Kann ich so nicht bestätigen, wir zahlen 40 Cent pro KWh Hausstrom (wenn nicht aus der PV-Anlage) und das eben auch fürs Laden, Laden wir z.B. bei Lidl zahlen wir nur 29 Cent, bei 55 KWh Ladung sind das immerhin 5,50 Euro billiger als zuhause, daher nutzen wir das oft.
Klar noch viel attraktiver war vorher das kostenlose Laden, aber da war ja klar, dass das vermutlich so nicht bleiben würde.
Als Laternenparker ohne die Möglichkeit an meinem Wohnort eine Wallbox zu installieren, ist das E-Auto für mich noch in weiter Ferne.
Bei meinen Eltern sind in diverse Laternen jetzt Ladesäulen eingebaut, ist total witzig gemacht.
Da bliebe dann nur, das Fahrzeug zu leasen und alle zwei Jahre durch ein Neues zu ersetzen.
Wir haben eine Mietbatterie, ist sie kaputt, gibts eine neue, muss also nicht gleich das ganze Auto geleast sein ![]()
Das geht bei Lehrers nicht. Weil geht nicht.
Wir haben auch so eine Sitzecke in einem extra Raum hinter dem Lehrerzimmer mit Teeküche und Kaffeemaschine, aber es geht meist wirklich nicht, weil dazu kaum jemand Zeit hat.
In den Sommerferien kann ich tagsüber die PKWs laden.
Der ist ja auch nach einem Tag voll, deswegen nicht in Urlaub fahren ist auch blöd ![]()
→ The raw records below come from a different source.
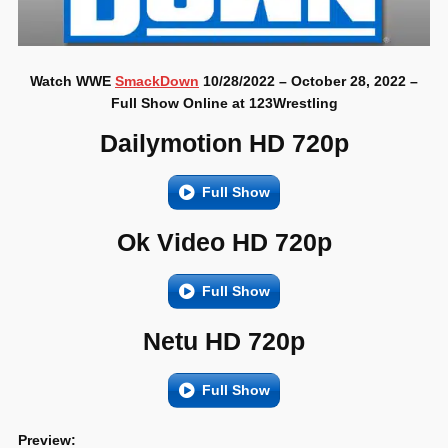
Watch WWE
SmackDown
10/28/2022 – October 28, 2022 –
Full Show Online at 123Wrestling
Dailymotion HD 720p
Full Show
Ok Video HD 720p
Full Show
Netu HD 720p
Full Show
Preview: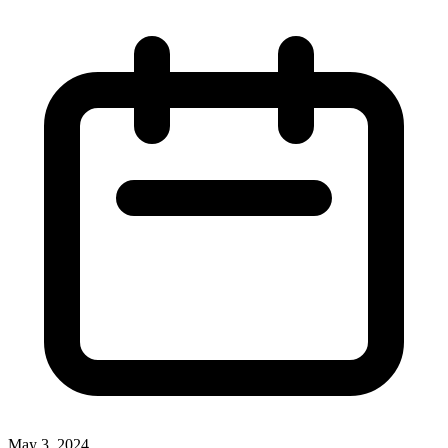
May 3, 2024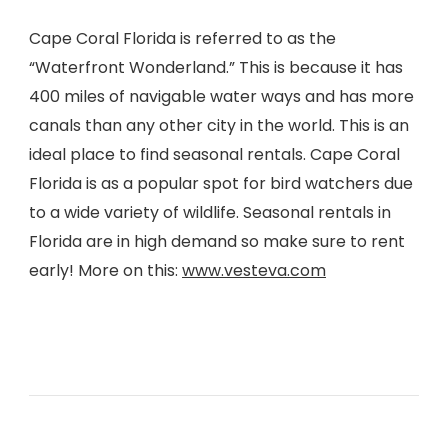
Cape Coral Florida is referred to as the
“Waterfront Wonderland.” This is because it has
400 miles of navigable water ways and has more
canals than any other city in the world. This is an
ideal place to find seasonal rentals. Cape Coral
Florida is as a popular spot for bird watchers due
to a wide variety of wildlife. Seasonal rentals in
Florida are in high demand so make sure to rent
early! More on this:
www.vesteva.com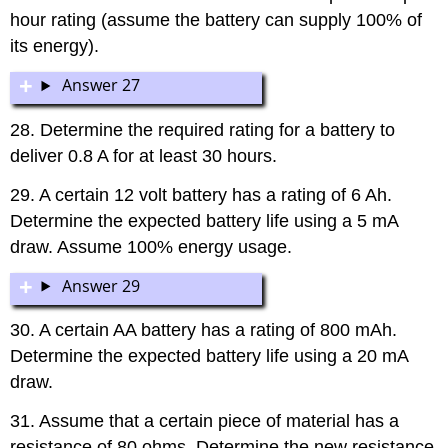
hour rating (assume the battery can supply 100% of
its energy).
Answer 27
28. Determine the required rating for a battery to
deliver 0.8 A for at least 30 hours.
29. A certain 12 volt battery has a rating of 6 Ah.
Determine the expected battery life using a 5 mA
draw. Assume 100% energy usage.
Answer 29
30. A certain AA battery has a rating of 800 mAh.
Determine the expected battery life using a 20 mA
draw.
31. Assume that a certain piece of material has a
resistance of 80 ohms. Determine the new resistance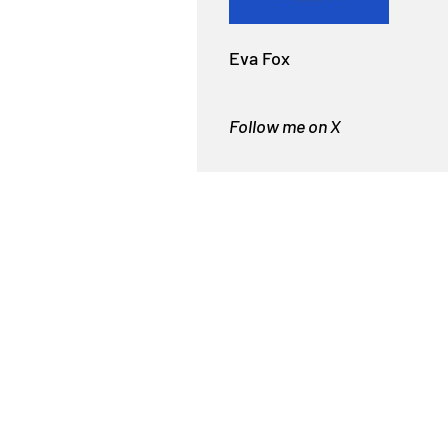
Eva Fox
Follow me on X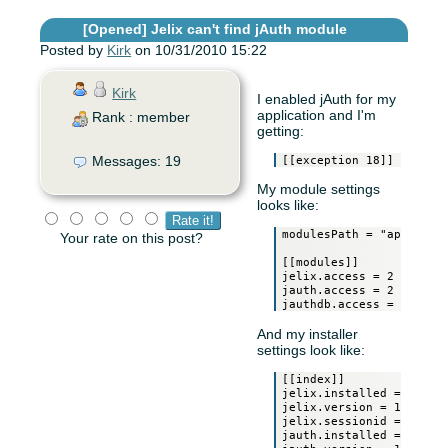
[Opened]
Jelix can't find jAuth module
Posted by
Kirk
on 10/31/2010 15:22
Kirk
I enabled jAuth for my
application and I'm
Rank : member
getting:
Messages: 19
My module settings
looks like:
modulesPath = "app:modul
Your rate on this post?
[[modules]]

jelix.access = 2

jauth.access = 2

And my installer
settings look like:
[[index]]

jelix.installed = 1

jelix.version = 1.2RC1

jelix.sessionid = 0

jauth.installed = 1
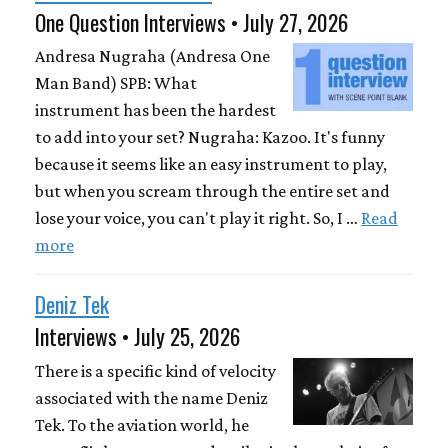
One Question Interviews • July 27, 2026
Andresa Nugraha (Andresa One
Man Band) SPB: What
instrument has been the hardest
to add into your set? Nugraha: Kazoo. It's funny
because it seems like an easy instrument to play,
but when you scream through the entire set and
lose your voice, you can't play it right. So, I …
Read
more
Deniz Tek
Interviews • July 25, 2026
There is a specific kind of velocity
associated with the name Deniz
Tek. To the aviation world, he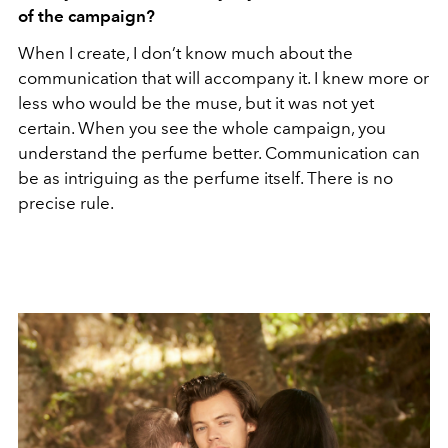
of the campaign?
When I create, I don’t know much about the
communication that will accompany it. I knew more or
less who would be the muse, but it was not yet
certain. When you see the whole campaign, you
understand the perfume better. Communication can
be as intriguing as the perfume itself. There is no
precise rule.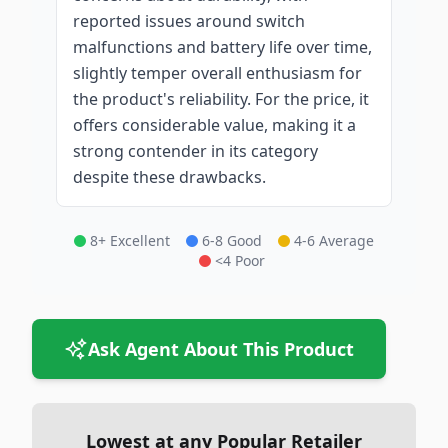
reported issues around switch
malfunctions and battery life over time,
slightly temper overall enthusiasm for
the product's reliability. For the price, it
offers considerable value, making it a
strong contender in its category
despite these drawbacks.
8+ Excellent
6-8 Good
4-6 Average
<4 Poor
Ask Agent About This Product
Lowest at any Popular Retailer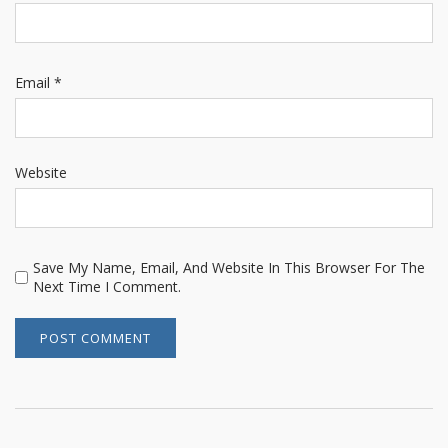
Email
*
Website
Save My Name, Email, And Website In This Browser For The
Next Time I Comment.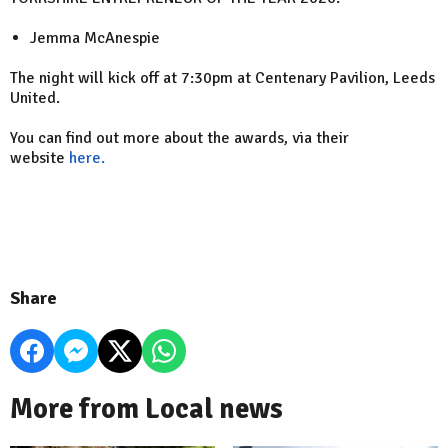
Jemma McAnespie
The night will kick off at 7:30pm at Centenary Pavilion, Leeds
United.
You can find out more about the awards, via their
website
here.
Share
More from Local news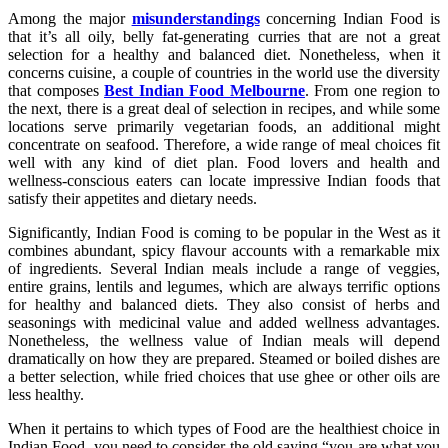
Among the major
misunderstandings
concerning Indian Food is
that it’s all oily, belly fat-generating curries that are not a great
selection for a healthy and balanced diet. Nonetheless, when it
concerns cuisine, a couple of countries in the world use the diversity
that composes
Best Indian Food Melbourne
. From one region to
the next, there is a great deal of selection in recipes, and while some
locations serve primarily vegetarian foods, an additional might
concentrate on seafood. Therefore, a wide range of meal choices fit
well with any kind of diet plan. Food lovers and health and
wellness-conscious eaters can locate impressive Indian foods that
satisfy their appetites and dietary needs.
Significantly, Indian Food is coming to be popular in the West as it
combines abundant, spicy flavour accounts with a remarkable mix
of ingredients. Several Indian meals include a range of veggies,
entire grains, lentils and legumes, which are always terrific options
for healthy and balanced diets. They also consist of herbs and
seasonings with medicinal value and added wellness advantages.
Nonetheless, the wellness value of Indian meals will depend
dramatically on how they are prepared. Steamed or boiled dishes are
a better selection, while fried choices that use ghee or other oils are
less healthy.
When it pertains to which types of Food are the healthiest choice in
Indian Food, you need to consider the old saying “you are what you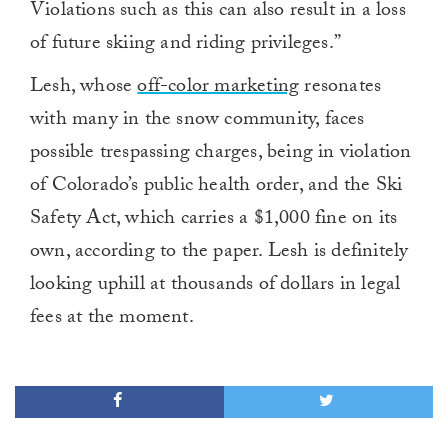
Violations such as this can also result in a loss
of future skiing and riding privileges.”
Lesh, whose
off-color marketing
resonates
with many in the snow community, faces
possible trespassing charges, being in violation
of Colorado’s public health order, and the Ski
Safety Act, which carries a $1,000 fine on its
own, according to the paper. Lesh is definitely
looking uphill at thousands of dollars in legal
fees at the moment.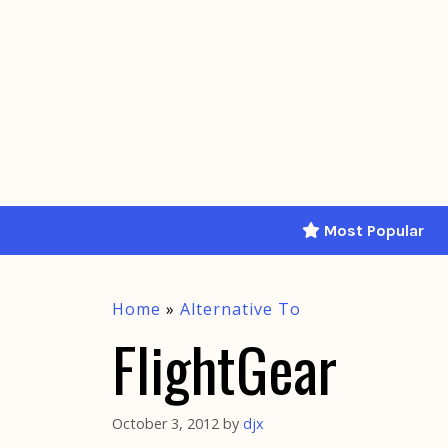
Skip
to
content
Most Popular
Home
»
Alternative To
FlightGear
October 3, 2012
by
djx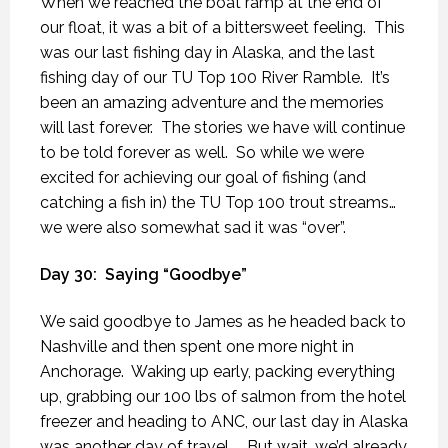
When we reached the boat ramp at the end of
our float, it was a bit of a bittersweet feeling.
This
was our last fishing day in Alaska, and the last
fishing day of our TU Top 100 River Ramble.
It’s
been an amazing adventure and the memories
will last forever.
The stories we have will continue
to be told forever as well.
So while we were
excited for achieving our goal of fishing (and
catching a fish in) the TU Top 100 trout streams…
we were also somewhat sad it was “over”.
Day 30:
Saying “Goodbye”
We said goodbye to James as he headed back to
Nashville and then spent one more night in
Anchorage.
Waking up early, packing everything
up, grabbing our 100 lbs of salmon from the hotel
freezer and heading to ANC, our last day in Alaska
was another day of travel….
But wait, we’d already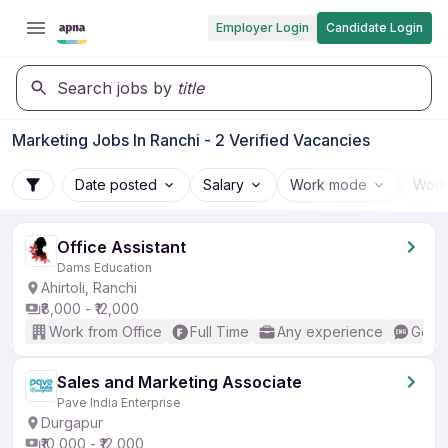
Employer Login
Candidate Login
Search jobs by
title
Marketing Jobs In Ranchi - 2 Verified Vacancies
Date posted
Salary
Work mode
Work
Office Assistant
Dams Education
Ahirtoli, Ranchi
₹8,000 - ₹12,000
Work from Office
Full Time
Any experience
Good 
Sales and Marketing Associate
Pave India Enterprise
Durgapur
₹10,000 - ₹12,000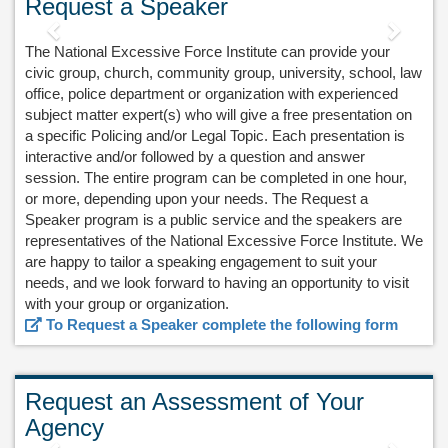
Request a Speaker
Previous
Next
The National Excessive Force Institute can provide your
civic group, church, community group, university, school, law
office, police department or organization with experienced
subject matter expert(s) who will give a free presentation on
a specific Policing and/or Legal Topic. Each presentation is
interactive and/or followed by a question and answer
session. The entire program can be completed in one hour,
or more, depending upon your needs. The Request a
Speaker program is a public service and the speakers are
representatives of the National Excessive Force Institute. We
are happy to tailor a speaking engagement to suit your
needs, and we look forward to having an opportunity to visit
with your group or organization.
To Request a Speaker complete the following form
Request an Assessment of Your
Agency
Also auch da wäre ein Speicher für die nächsten drei vier Wochen dann gut.
Selbst beim Haus alleine und Brunnenpumpe, Poolpumpe usw. läuft blieb noch was übrig weil der Speicher dann nach zwei Tagen voll war.
Täglich nicht, aber in der Übergangszeit, so wie jetzt, wo es an manchen Tagen gar nicht so richtig hell wird, hält der Speicher schon einmal eine Woche vor.
Aber es ging ja eben darum, was man in den Hochzeiten, also meist Hochsommer mit dem Strom macht, den man nicht nutzen kann und da würde dann ja viel warmes Wasser produziert und zwar täglich, was man dann gar nicht nutzen kann.
An so Tagen wie jetzt, da nimmt natürlich problemlos der Hausstrom das alles ab.